I'm betting it got hung up on this shelf
I'll play Don. I'll see your bet of $1 U,S. are raise you $4 U.S. total of $5 U.S. donation to the site. You going to call??
Thanks guys, I feel that a problem shared, is a problem halved ( somebody famous once said that ).
The bolt has unfortunately not fallen thru to the sump. I removed that and apart from being full of a white glop from years of standing, it was absent of that bolt.
The pics and advice have been a great help and as soon as my new tools have arrived via Santa, I will keep you posted.

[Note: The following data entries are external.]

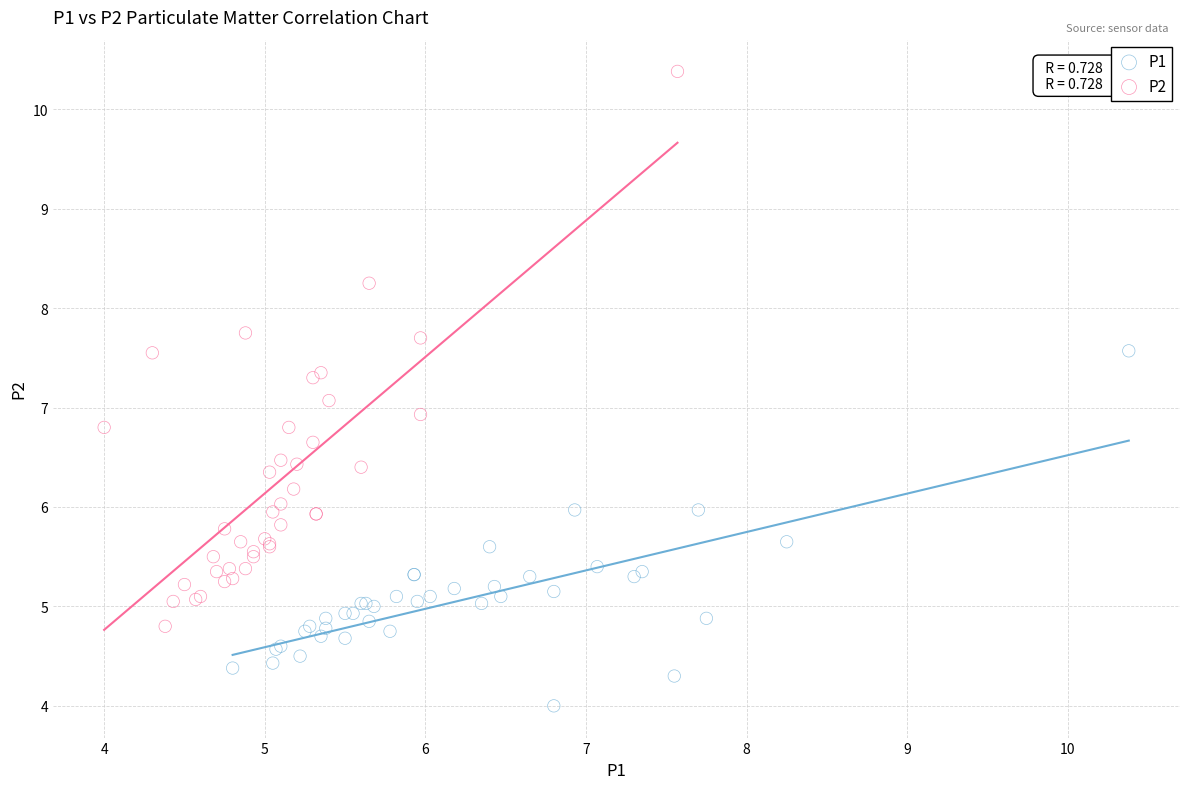

Which series contains the lowest Y value?

P1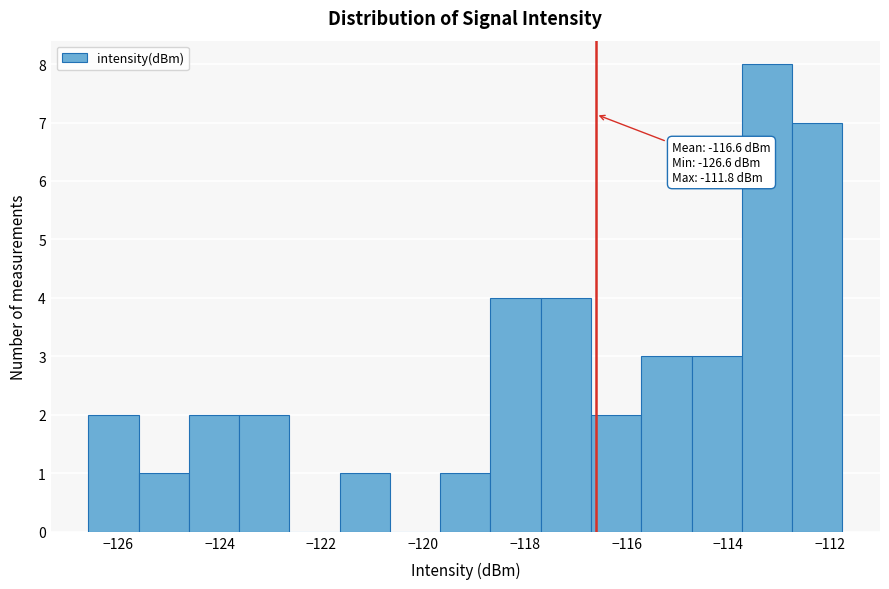

Over which range of the x-axis is the bar tallest?

-113.8 to -112.8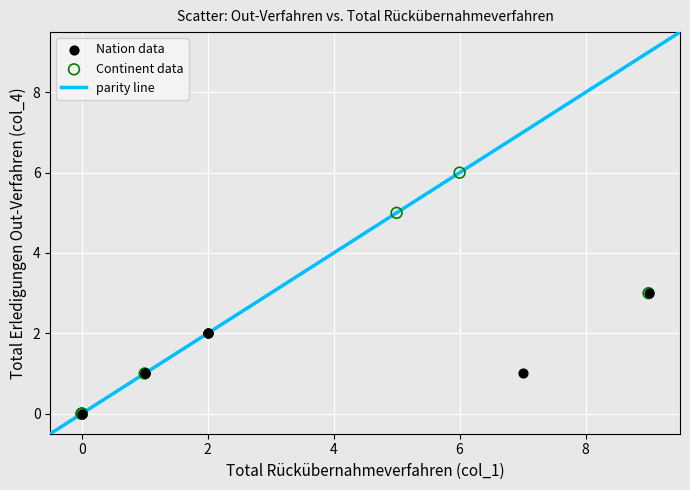

Which series has the largest Y range (max minus min)?

Continent data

Having got the bike to run nicely, it all came crashing down due to a bent inlet valve. I thought that with recessed pistons for the valves, this should not happen. Anyway, it seems to of occurred to the cam chain tensioner failing and everything getting out of sync, something the forum has highlighted previously. I have now replaced it, but that was the reason I took the head off and subsequently dropped the bolt !!
Failing brand new spark plugs was the other issue. Took me ages to discover that one.
Still in the greater scheme of things in the world at present, minor problems.